§ GOAL OF THE EXERCISE
Work through the entries that follow and state how many lines contain the word "nous". Only the number is wanted.

########

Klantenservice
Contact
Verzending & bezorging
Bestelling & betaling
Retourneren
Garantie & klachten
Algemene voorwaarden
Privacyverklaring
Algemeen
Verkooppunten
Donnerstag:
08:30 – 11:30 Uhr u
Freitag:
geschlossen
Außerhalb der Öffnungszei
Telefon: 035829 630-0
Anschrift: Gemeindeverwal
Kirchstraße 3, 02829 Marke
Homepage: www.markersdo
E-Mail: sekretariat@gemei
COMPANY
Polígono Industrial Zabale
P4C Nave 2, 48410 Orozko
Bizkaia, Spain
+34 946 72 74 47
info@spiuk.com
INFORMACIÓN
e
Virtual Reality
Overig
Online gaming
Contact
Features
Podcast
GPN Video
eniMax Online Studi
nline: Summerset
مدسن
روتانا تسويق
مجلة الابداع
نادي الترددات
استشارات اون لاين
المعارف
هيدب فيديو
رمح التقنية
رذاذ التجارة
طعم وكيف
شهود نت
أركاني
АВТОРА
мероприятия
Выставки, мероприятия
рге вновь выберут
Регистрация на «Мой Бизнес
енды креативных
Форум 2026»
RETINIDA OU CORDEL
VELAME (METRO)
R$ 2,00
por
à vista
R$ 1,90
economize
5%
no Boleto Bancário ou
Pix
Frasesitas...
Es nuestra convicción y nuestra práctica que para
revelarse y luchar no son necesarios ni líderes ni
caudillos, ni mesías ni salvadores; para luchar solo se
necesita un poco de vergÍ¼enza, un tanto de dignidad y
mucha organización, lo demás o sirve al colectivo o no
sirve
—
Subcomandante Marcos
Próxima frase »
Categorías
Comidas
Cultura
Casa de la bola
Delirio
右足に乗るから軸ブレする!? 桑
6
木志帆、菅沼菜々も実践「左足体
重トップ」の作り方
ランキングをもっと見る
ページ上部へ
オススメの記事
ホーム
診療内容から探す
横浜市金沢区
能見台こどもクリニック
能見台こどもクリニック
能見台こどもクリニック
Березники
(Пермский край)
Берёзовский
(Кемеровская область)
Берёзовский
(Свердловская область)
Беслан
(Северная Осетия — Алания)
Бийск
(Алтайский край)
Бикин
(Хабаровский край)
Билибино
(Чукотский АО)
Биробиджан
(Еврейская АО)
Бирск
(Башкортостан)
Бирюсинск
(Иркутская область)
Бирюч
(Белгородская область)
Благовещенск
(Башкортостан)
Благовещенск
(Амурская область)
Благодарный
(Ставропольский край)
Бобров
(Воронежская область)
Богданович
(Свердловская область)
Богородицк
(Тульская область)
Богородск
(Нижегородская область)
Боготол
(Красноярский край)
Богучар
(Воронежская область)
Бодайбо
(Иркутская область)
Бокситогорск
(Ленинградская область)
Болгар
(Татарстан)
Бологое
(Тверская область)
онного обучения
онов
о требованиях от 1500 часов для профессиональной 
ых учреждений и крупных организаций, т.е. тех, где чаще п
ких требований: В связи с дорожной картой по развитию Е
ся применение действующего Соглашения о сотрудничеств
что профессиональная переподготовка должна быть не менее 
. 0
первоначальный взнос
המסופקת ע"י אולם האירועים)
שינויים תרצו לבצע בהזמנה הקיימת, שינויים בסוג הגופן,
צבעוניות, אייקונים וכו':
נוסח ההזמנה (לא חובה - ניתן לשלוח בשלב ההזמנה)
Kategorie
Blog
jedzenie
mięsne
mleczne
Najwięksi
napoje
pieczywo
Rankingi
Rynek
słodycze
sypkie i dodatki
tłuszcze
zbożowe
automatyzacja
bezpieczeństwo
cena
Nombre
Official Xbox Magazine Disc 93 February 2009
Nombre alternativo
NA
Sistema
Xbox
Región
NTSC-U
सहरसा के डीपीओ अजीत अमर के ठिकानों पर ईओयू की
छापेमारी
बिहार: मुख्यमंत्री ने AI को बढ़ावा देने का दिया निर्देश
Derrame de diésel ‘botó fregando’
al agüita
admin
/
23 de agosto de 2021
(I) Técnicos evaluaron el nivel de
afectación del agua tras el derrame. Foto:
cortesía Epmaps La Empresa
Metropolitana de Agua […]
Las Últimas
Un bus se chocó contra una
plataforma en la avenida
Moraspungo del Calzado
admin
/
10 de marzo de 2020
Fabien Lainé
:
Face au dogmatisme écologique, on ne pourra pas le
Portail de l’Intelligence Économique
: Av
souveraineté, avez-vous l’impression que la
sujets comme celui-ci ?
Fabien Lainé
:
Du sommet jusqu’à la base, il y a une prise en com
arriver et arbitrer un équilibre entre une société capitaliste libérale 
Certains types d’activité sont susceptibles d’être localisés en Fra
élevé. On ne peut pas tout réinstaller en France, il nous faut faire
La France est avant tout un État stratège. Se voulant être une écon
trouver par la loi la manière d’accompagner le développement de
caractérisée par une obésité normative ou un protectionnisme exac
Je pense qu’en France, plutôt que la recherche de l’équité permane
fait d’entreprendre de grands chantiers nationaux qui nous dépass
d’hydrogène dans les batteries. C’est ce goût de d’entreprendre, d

########

§ WRITTEN ANSWER
2